Loading...

verticapy.vDataFrame.count_percent#

vDataFrame.count_percent(columns: str | list[str] | None = None, sort_result: bool = True, desc: bool = True, **agg_kwargs) TableSample#

Performs aggregation on the vDataFrame using a list of aggregate functions, including count and percent. The count function computes the number of non-missing (non-null) values within the dataset, providing us with an understanding of the data’s completeness.

On the other hand, the percent function calculates the percentage of non-missing values in relation to the total dataset size, offering insights into data integrity and completeness as a proportion.

Parameters#

columns: SQLColumns, optional

List of vDataColumn names. If empty, all vDataColumns are used.

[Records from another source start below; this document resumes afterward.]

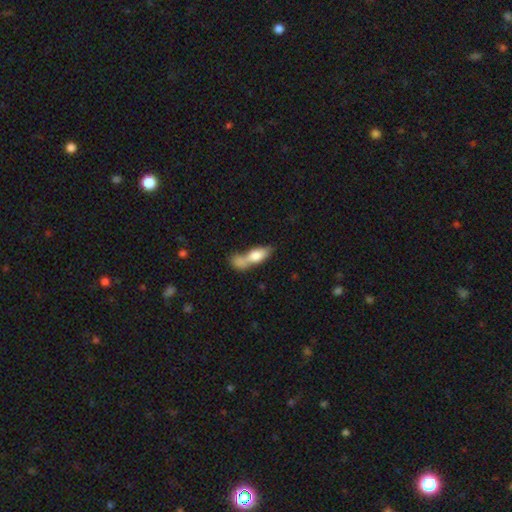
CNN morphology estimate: A smooth galaxy with no disk features (70%) that is in between round and cigar-shaped (65%).

Vote fractions:
- Smooth or featured? smooth: 70% / featured or disk: 23% / star or artifact: 7%
- How rounded? in between: 65% / cigar-shaped: 29% / round: 6%
- Merging? merger: 57% / none: 24% / minor disturbance: 12% / major disturbance: 8%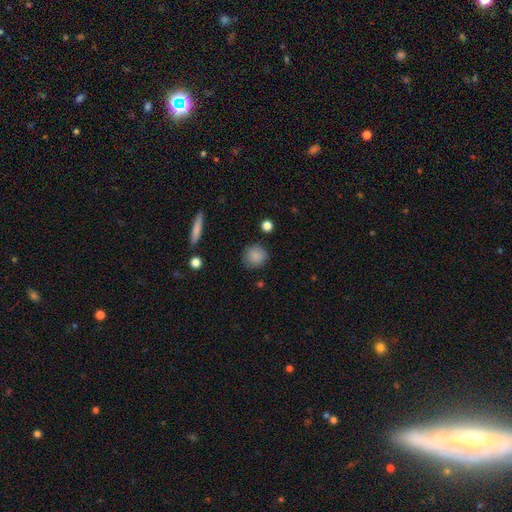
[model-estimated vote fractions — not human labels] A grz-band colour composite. It shows a smooth galaxy with no disk features (86%) that is round (88%). Merging: none (86%).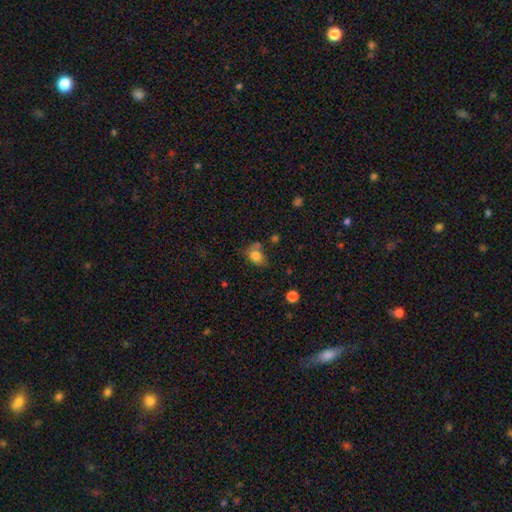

sort_result: bool, optional

If set to True, the result is sorted.

desc: bool, optional

If set to True and sort_result is set to True, the result is sorted in descending order.

**agg_kwargs

Any optional parameter to pass to the Aggregate function.

Returns#

TableSample

result.

Examples#

For this example, we will use the following dataset:

import verticapy as vp

data = vp.vDataFrame(
    {
        "x": [1, 2, 4, 9, 10, 15, 20, 22],
        "y": [1, 2, 1, 2, 1, 1, 2, 1],
        "z": [10, 12, 2, 1, 9, 8, 1, 3],
    }
)

Now, let’s calculate the count percentage for specific columns.

data.count_percent(
    columns = ["x", "y", "z"],
)
...
count
percent
"y"...7.087.5
"z"...6.075.0
"x"...4.050.0

Note

All the calculations are pushed to the database.

Hint

For more precise control, please refer to the aggregate method.

See also

vDataColumn.count() : Count for a specific column.
vDataFrame.count() : Count for particular columns.